Great service, lowest price

Service is big with State Farm. So if their customer wants you to pick up and deliver the vehicle, naturally you'll do it - gratis. And while you're driving to pick up that customer in the next county, you can spend the time thinking about any "deals" you may have given to another insurer or some big fleet customer. That's because you will be agreeing "to estimate and bill for repairs using the lower of "the most recent labor rates and paint and materials pricing; or... the labor rates and paint and materials pricing offered to any other vehicle owner or insurer." So if some other carrier guarantees you 25 repairs a month or a rental car company sends you 500 cars a year to paint and you give them both a sweet deal, State Farm wants the same deal.

"But how would they know?" you ask.
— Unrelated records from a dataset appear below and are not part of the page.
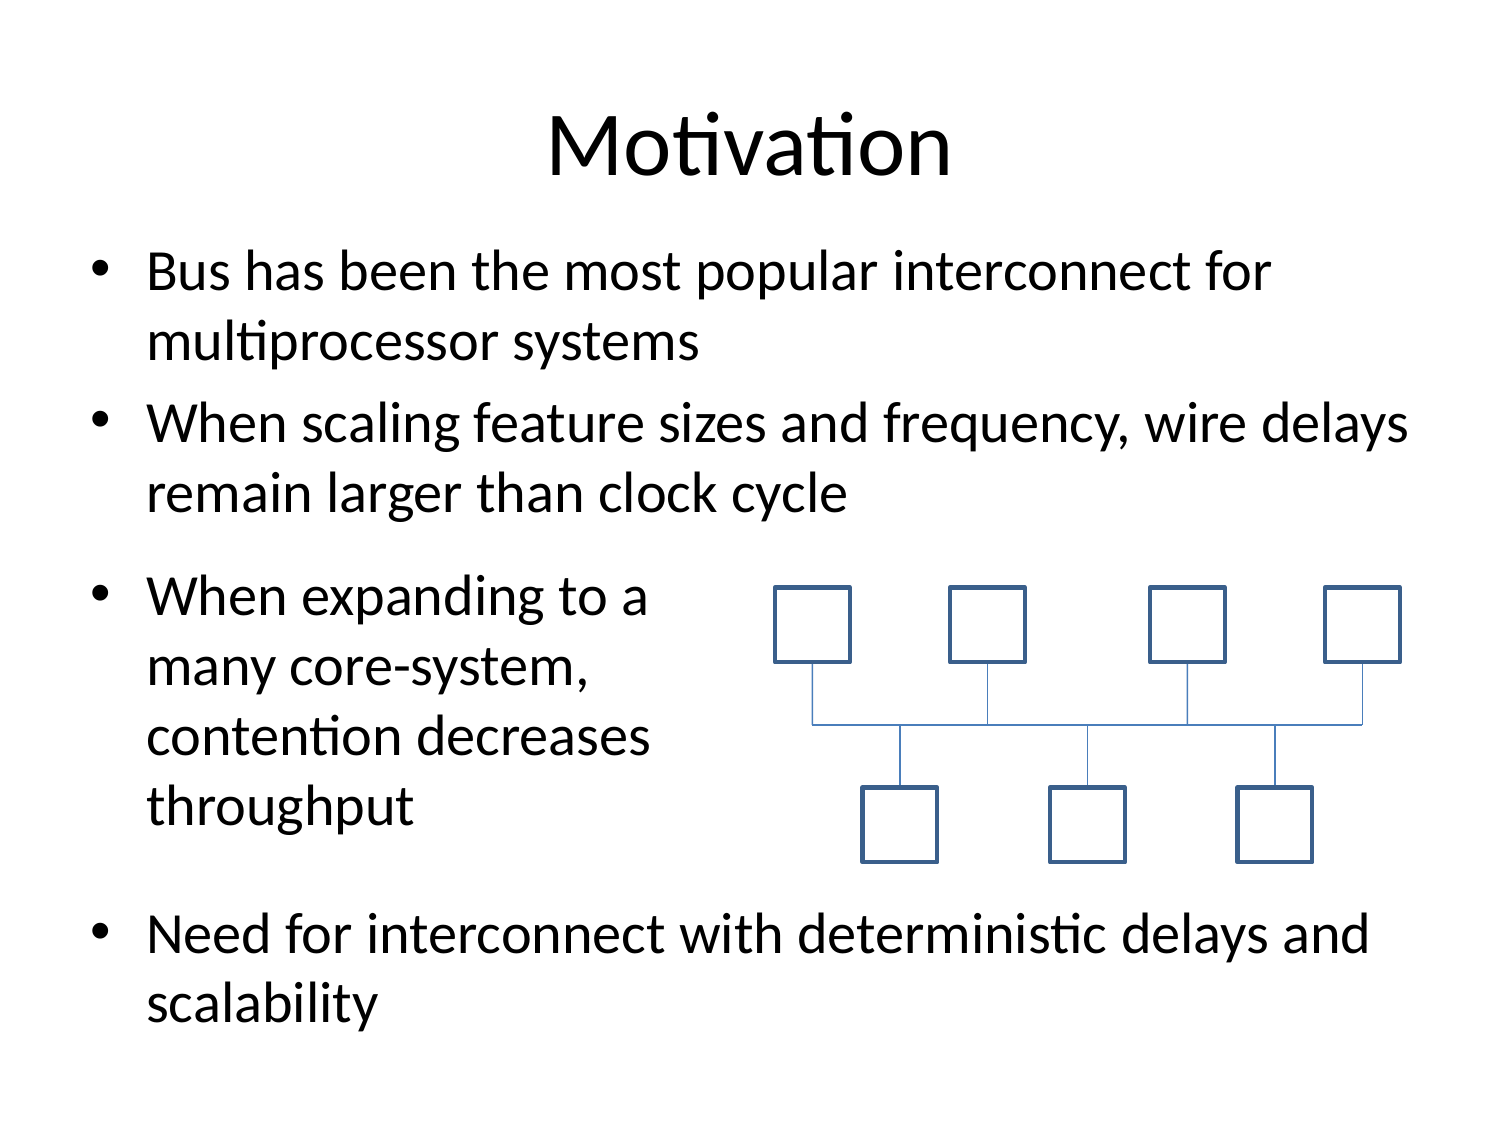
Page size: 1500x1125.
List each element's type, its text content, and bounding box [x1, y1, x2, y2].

text_box [860, 785, 939, 864]
title Motivation [75, 45, 1425, 224]
text_box [1235, 785, 1314, 864]
list Bus has been the most popular interconnect for multiprocessor systems When scaling feature sizes and frequency, wire delays remain larger than clock cycle [75, 224, 1425, 550]
text_box [773, 585, 852, 664]
text_box When expanding to a many core-system, contention decreases throughput [75, 549, 800, 850]
text_box [1148, 585, 1227, 664]
text_box [1323, 585, 1402, 664]
text_box [1048, 785, 1127, 864]
text_box [948, 585, 1027, 664]
text_box Need for interconnect with deterministic delays and scalability [74, 887, 1425, 1050]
First of all, as any lawyer will tell you, you don't want to falsely promise to do something that you don't intend to do; that's a lawsuit waiting to happen, or at the least you could be knocked out of the program. Secondly, according to a discussion between a test shop and a State Farm adjuster, as reported by Sheila Loftus' CRASH Network newsletter, State Farm has the opportunity to learn what a shop is charging another insurer when State Farm and that insurer subrogate a claim. If State Farm learns through subrogation that another insurer is paying a lower rate to a particular shop, that facility could be removed from the Select Service program.

"So if I can't charge 'em enough for labor, I'll hit 'em for parts." Not so fast. The agreement also provides that your replacement parts must be billed at the lowest price offered to any other vehicle owner or insurer. If State Farm has an agreement with a parts supplier that would get them a better price, you're obligated to use that supplier. And if it's a recycled part, your mark-up percentage will be limited to the lowest mark-up you offer anyone else. You've got to admit, they're thorough when they write these contracts.
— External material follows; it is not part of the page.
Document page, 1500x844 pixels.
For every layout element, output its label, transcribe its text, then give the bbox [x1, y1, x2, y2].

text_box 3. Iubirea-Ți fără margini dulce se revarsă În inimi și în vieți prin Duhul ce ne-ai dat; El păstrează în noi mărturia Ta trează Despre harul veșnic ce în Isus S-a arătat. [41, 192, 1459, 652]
Before we leave the subject of parts, here's a new and interesting twist. State Farm can now request that you source your parts through their approved automated replacement parts locating system, and you must do so! Forget about using a local, trusted supplier that will get you the parts on time so you can make the promised delivery date: you'll buy those replacement parts where they tell you to. State Farm also throws a bone to CAPA in the agreement. If you use new non-OEM parts and those parts are available as CAPA-certified, you have to use the CAPA part.

Have you given much thought to doing PDR? If PDR is available in your area, this agreement puts you in the PDR business, like it or not. Don't worry about figuring out the pricing, State Farm has its own PDR pricing-matrix that you must use. As we know, PDR can sometimes lead to more traditional work when the PDR process causes a panel to move. You'll want to note that if you disturb the corrosion protection, caulking or panel adhesives, you have to fix it. And seeing as you screwed it up, don't think about charging extra.

Mechanical charges must be competitive

Mechanical charges have typically been "it is what it is," particularly if the work is sent out to an OEM dealer - air bags are a good example of this. This agreement provides that "any amounts charged will be competitive for the local market." Competitive with what? If it's an expensive new European sedan, the hourly charge is likely to be higher than for working on a five-year-old Ford. Perhaps State Farm will take this into account. Perhaps they won't. If you're a dealer-operated body shop, imagine telling the service director that his mechanical rates are too high and you have to send the work to an independent down the street.

Okay, we've exaggerated here to make a point. Like any contract, it's open to interpretation. The real question is, will it prove open to negotiation before the program rolls out nationally?